I would like to know if it is possible to delete documents from a corpus if the text is in fact "empty". I am building a corpus of texts in order to subsequently run some textmodels using quanteda package in R. The texts are in a column of a csv file and are imported as follows:
> mycorpus<-corpus(readtext("tablewithdocuments.csv",text_field="textcolumn"))
> mycorpus
Corpus consisting of 25 documents and 14 docvars.
I know how to erase empty texts from the dfm of the corpus, but I want to have a new corpus which is a subset of the original one excluding documents with a missing cell in the csv column "textcolumn".
In practice, from something as the following corpus:
library("quanteda")

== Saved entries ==

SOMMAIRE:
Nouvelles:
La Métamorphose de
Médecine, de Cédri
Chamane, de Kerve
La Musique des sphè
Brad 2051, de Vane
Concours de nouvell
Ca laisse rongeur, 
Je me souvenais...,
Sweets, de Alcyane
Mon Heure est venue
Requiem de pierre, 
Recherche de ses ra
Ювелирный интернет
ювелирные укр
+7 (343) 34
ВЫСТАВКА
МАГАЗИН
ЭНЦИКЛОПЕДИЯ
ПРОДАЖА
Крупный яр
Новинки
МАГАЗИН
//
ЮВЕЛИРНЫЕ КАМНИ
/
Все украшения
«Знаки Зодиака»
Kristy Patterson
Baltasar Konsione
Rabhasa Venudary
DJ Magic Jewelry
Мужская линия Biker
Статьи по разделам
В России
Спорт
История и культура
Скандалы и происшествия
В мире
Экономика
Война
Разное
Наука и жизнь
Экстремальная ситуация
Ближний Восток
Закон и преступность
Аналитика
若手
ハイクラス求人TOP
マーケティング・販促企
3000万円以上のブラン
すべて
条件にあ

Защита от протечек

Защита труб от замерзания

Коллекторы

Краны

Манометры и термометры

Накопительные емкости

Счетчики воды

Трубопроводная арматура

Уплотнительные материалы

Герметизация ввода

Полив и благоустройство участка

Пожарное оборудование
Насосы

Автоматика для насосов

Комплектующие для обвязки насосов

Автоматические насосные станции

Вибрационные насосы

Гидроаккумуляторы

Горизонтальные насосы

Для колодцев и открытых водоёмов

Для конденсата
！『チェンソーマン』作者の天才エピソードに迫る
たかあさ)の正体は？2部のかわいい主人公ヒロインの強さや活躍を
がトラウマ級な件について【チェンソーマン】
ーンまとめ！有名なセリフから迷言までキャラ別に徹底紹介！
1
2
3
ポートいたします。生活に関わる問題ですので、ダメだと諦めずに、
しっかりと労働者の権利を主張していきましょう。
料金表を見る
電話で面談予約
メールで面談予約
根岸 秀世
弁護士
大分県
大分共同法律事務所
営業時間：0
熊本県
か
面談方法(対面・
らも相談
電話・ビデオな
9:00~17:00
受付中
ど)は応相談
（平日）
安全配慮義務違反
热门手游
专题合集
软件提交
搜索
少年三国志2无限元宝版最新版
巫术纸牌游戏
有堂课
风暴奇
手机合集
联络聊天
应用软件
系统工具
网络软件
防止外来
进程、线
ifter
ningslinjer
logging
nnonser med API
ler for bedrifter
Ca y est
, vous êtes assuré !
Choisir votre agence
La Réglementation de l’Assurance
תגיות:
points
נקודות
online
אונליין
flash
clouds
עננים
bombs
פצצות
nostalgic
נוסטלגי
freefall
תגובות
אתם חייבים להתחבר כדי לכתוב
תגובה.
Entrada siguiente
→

== TASKS ==
1 – Condense the paragraph of the quanteda corpus post that begins "I would like to know if it is possible" into a short list that keeps its main facts.
2 – According to the printed output in the quanteda corpus post, how many documents and docvars does the corpus contain?
3 – Extend the forum post on removing empty documents from a quanteda corpus, starting from the point where it stops.

== SET OF ANSWERS ==
1 –
- The writer asks whether documents whose text is "empty" can be deleted from a corpus.
- The corpus is being built so that text models can later be run with the quanteda package in R.
- The texts sit in one column of a csv file, from which they are imported.

2 – 25 documents and 14 docvars.

3 –
text <- c(
doc1 = "",
doc2 = "pinapples and pizzas taste good",
doc3 = "but please do not mix them together"
)
mycorpus <- corpus(text)
mycorpus
## Corpus consisting of 3 documents and 0 docvars.
summary(mycorpus)
## Corpus consisting of 3 documents:
## Text Types Tokens Sentences
## doc1 0 0 0
## doc2 4 4 1
## doc3 5 5 1
I would like to obtain a new corpus with only doc2 and doc3 in it.
Thank you in advance for you help.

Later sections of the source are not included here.